IDXChannel - Mei tampaknya bukan periode yang bersahabat bagi pasar saham Indonesia. Jika menengok data kinerja Indeks Harga Saham Gabungan (IHSG) selama sepuluh tahun terakhir, tren pelemahan lebih sering terjadi dibandingkan penguatan.
Dari 2015 hingga 2024, IHSG tercatat melemah sebanyak tujuh kali di Mei. Artinya, secara statistik, peluang IHSG turun di bulan kelima ini mencapai 70 persen. Beberapa tahun dengan koreksi signifikan, antara lain di 2019 (-3,81 persen), 2023 (-4,08 persen), dan yang terbaru 2024 (-3,64 persen).

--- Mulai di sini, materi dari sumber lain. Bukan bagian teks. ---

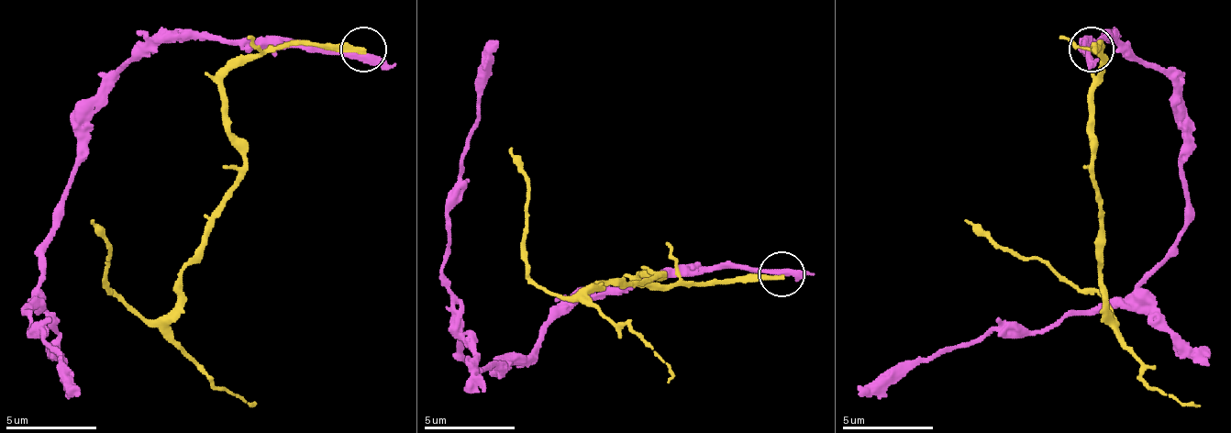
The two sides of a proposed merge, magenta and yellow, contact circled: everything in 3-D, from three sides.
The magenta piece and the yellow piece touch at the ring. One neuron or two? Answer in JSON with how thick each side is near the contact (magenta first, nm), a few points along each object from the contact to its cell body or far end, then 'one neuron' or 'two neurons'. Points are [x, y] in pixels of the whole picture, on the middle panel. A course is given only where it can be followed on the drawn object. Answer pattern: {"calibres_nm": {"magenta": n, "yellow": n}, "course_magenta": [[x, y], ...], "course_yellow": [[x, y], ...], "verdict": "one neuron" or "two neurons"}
{"calibres_nm": {"magenta": 340, "yellow": 280}, "course_magenta": [[782, 271], [656, 271], [587, 289], [528, 357], [479, 371], [460, 352], [442, 271], [456, 175], [496, 39]], "course_yellow": [[782, 275], [682, 284], [642, 275], [660, 275], [556, 298], [528, 275], [528, 184], [510, 148]], "verdict": "two neurons"}

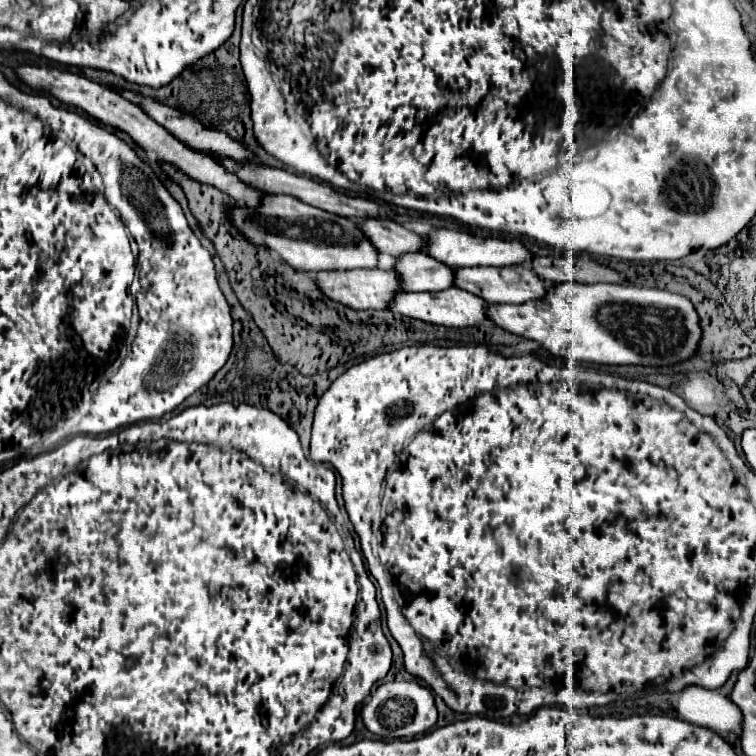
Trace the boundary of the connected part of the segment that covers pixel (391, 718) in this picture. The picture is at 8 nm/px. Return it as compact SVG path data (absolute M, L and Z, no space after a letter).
M384 682L362 706L360 716L364 726L372 734L382 736L386 740L396 740L396 738L420 736L428 732L438 720L438 710L432 692L426 686L420 686L418 682Z

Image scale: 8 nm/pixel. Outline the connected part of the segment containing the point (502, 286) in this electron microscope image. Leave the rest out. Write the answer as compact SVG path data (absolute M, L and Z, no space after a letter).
M514 264L514 266L504 266L504 268L496 268L496 266L472 266L472 268L456 268L454 272L454 286L462 288L482 300L486 300L488 304L496 304L496 302L508 302L508 304L522 304L524 300L532 300L536 296L544 296L544 288L548 288L550 284L544 284L544 280L536 280L536 276L532 276L530 268L524 268L524 264Z

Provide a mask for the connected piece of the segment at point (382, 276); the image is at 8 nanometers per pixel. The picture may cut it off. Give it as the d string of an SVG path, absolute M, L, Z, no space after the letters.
M372 268L372 270L338 270L338 272L316 272L314 274L316 286L322 290L322 294L330 300L336 300L342 306L348 306L352 310L384 310L388 308L388 300L392 300L392 296L396 292L400 292L398 288L398 278L392 270L382 270L382 268Z

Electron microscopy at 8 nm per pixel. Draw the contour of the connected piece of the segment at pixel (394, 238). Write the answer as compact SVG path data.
M360 218L358 226L380 254L398 256L404 252L420 250L420 234L406 230L398 222L382 218Z

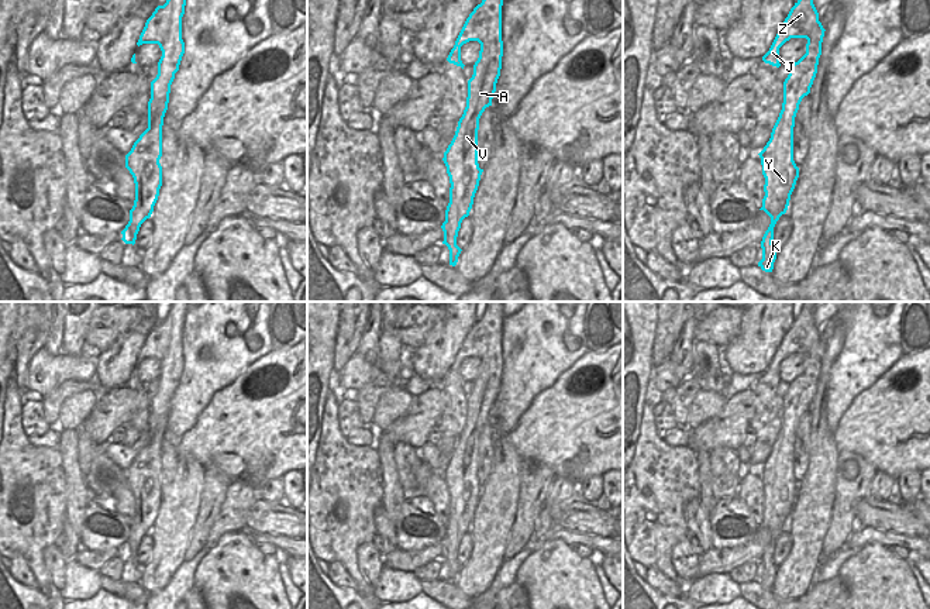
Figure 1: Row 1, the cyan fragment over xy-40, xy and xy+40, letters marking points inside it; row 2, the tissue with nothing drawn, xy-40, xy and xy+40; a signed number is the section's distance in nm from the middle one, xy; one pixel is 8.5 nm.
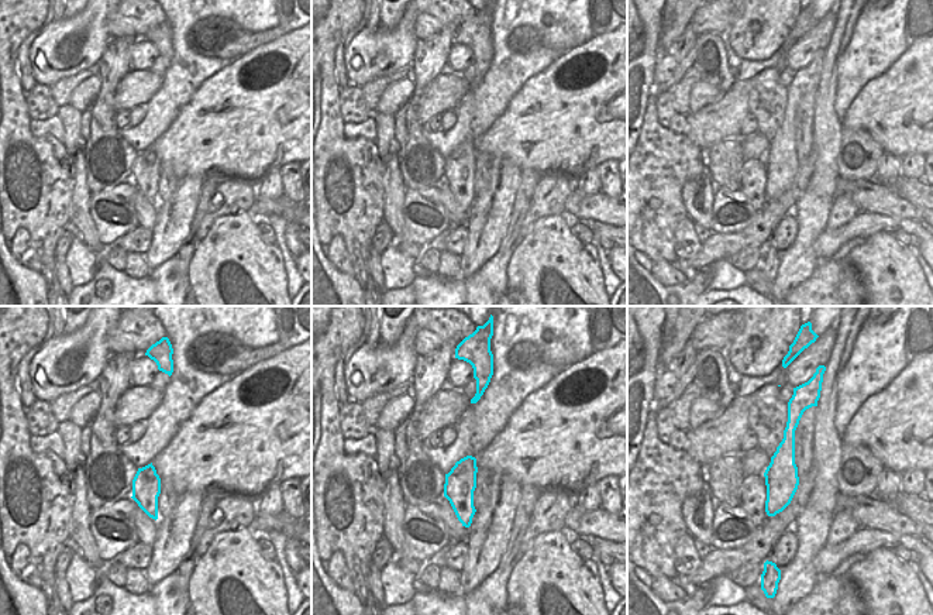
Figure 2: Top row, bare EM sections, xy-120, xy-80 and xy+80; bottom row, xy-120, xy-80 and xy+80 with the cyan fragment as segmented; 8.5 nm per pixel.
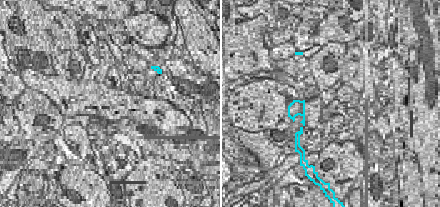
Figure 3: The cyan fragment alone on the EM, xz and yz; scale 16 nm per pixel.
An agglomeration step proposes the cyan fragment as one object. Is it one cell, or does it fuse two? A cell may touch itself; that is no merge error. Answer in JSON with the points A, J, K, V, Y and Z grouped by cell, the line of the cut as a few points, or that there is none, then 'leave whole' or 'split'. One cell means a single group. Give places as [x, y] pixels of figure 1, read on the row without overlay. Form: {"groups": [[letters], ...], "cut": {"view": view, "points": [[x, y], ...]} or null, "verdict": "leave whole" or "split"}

Hanya dalam tiga kesempatan — yaitu pada 2015, 2017, dan 2020 — IHSG berhasil mencatatkan kinerja positif selama Mei, dengan kenaikan tertinggi terjadi pada 2015 sebesar 2,56 persen. (Lihat tabel di bawah ini.)
Fenomena ini kerap dikaitkan dengan istilah populer di pasar keuangan global, yaitu “Sell in May and go away.” Istilah tersebut merujuk pada kecenderungan investor global untuk mengurangi eksposur terhadap aset berisiko, termasuk saham, menjelang musim panas di belahan bumi utara.
Meski Indonesia berada di kawasan tropis dan tidak memiliki musim panas seperti di Eropa atau Amerika, pola perilaku investor global tetap berpengaruh terhadap sentimen di pasar domestik.